Consider a smoothly polished hill with a perfectly round ball placed exactly at the summit of the hill. This is an unstable equilibrium: an equilibrium since it is balanced, but unstable since the balance will be lost after even the slightest perturbation. A ball in a basin is in stable equilibrium: after perturbations it will return to its original state. Humans usually like stable equilibria, though there are examples of human-designed unstable equilibria like the iconic long stare that is the first part of a wild-west gun dual.

Consider our ball and hill in a fictitious world with no perturbations. Let’s say the ball is initially off from the summit of the hill, but so close to the summit we cannot measure how off it is. Since it isn’t at the peak it will eventually roll down the hill, and once it does we can determine where it must have been initially. The behavior of the system tells us something bout the initial state that we couldn’t measure initially. As it continues to roll we can tell what direction it is going with ever increasing precision.

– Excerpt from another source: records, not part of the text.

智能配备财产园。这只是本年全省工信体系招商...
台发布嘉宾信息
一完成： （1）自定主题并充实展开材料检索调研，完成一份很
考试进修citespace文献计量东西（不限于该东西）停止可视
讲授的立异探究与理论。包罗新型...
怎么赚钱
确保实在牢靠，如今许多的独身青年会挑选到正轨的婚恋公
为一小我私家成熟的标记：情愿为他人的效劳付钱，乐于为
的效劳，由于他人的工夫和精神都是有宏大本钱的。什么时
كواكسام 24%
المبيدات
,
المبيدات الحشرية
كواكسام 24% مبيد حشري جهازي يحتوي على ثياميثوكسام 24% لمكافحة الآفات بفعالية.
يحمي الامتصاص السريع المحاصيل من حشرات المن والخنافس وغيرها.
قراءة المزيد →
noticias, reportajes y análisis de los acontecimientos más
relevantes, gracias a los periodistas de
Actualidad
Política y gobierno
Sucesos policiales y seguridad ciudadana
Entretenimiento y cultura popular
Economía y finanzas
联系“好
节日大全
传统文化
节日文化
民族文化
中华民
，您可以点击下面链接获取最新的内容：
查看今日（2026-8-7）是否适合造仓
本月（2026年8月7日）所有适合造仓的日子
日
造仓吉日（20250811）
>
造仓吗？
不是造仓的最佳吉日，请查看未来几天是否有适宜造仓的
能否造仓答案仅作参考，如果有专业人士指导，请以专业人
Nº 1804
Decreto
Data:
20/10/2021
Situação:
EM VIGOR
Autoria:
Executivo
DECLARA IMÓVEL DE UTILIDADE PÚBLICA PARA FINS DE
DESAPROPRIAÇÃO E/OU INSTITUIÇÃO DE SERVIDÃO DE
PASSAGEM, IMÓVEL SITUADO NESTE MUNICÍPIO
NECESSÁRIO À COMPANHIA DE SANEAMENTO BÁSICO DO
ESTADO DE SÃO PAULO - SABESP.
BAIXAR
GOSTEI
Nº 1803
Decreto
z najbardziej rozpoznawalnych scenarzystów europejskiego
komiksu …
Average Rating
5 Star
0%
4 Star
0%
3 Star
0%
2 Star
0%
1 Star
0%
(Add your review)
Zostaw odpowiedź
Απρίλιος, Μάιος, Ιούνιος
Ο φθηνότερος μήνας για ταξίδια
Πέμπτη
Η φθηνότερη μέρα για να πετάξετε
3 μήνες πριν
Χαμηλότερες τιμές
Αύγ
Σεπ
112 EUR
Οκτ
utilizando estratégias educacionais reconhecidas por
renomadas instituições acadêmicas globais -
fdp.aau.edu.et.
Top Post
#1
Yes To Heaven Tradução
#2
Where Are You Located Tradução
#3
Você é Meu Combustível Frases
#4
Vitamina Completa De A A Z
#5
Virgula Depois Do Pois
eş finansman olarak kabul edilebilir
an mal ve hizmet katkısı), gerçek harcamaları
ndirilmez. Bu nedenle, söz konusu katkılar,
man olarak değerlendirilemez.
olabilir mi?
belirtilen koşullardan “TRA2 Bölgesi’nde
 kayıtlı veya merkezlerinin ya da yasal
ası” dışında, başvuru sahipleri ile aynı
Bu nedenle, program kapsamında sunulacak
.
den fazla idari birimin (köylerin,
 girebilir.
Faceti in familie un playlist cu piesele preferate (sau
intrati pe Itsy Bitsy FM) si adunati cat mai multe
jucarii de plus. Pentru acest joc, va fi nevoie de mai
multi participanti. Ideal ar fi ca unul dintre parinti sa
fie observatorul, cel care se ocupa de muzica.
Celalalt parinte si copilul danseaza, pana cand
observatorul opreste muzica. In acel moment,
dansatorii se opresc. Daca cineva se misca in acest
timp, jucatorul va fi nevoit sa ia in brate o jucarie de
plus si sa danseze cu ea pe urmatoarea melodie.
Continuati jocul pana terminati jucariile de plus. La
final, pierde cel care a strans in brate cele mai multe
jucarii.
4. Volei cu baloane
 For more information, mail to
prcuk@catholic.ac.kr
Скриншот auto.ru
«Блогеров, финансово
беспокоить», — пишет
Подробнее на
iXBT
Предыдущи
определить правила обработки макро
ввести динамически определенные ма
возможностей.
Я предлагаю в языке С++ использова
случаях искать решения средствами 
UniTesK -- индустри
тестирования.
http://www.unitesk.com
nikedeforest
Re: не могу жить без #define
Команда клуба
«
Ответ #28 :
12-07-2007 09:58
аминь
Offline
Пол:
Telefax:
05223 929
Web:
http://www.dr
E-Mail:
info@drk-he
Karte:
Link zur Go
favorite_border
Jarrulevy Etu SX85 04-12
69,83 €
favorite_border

Chaos is the mathematical term for systems that exhibit this kind of detail-magnifying behavior not only for a single initial condition but continually throughout their life.

One of the more intuitive examples of chaos is balls bouncing on a floor that oscillating up and down. When a ball hits an upward-moving floor it will bounce higher than when it hits a downward moving floor. Two almost-identical balls will hit at slightly different times, meaning they’ll receive slightly different bounces, meaning next time they’ll hit a bit more off from one another, and so on. This is displayed in the following animation; the three balls start at heights differing by less than a tenth of a pixel.

Click the graphic multiple times to speed up the simulation.

One of the interesting elements of chaotic systems is that they let you measure things you can’t initially measure. The vibrating table could eventually distinguish between balls that are arbitrarily close to being identical. In addition, it doesn’t matter when the difference is inserted into the system.

Probably the most-talked-about chaotic system is the weather. The chaos of weather is the origin of the phrase “‍butterfly effect‍”: even a single flap of a butterfly’s wings will eventually change the behavior of the weather as a whole. Of course, there are millions of butterflies out there adding oodles of uncertainty to all our models; but even if we had two all-but-identical planets differing only in the actions of one butterfly, after a sufficient time there would be no correlation between the two planet’s weather. It’s chaotic.

Chaos is often misunderstood. It isn’t random (though it can magnify the impact of small-scale randomness). It also isn’t a magic switch; even the most clever butterfly couldn’t give us perfect weather every year. The large-scale behavior of a chaotic system is beyond any small-scale control. You can tweak which bumps are big and which are small, but you can’t magically change the character of the system. A wise butterfly might be able to create one mild winter, but it would be surrounded by apparently-uncontrolled weather on either side.

The existence of chaotic systems makes the world much more complicated than it would otherwise be. Without chaos, it is quite easy to say that some approximation is “‍good enough.‍” With it, though, that which is infinitesimally small today may completely change tomorrow.

When the balls at the peak of the hill I can never tell you it’s position accurately enough, nor is any stir of air close enough to still. In chaotic systems, the ball is always on the peak of the hill.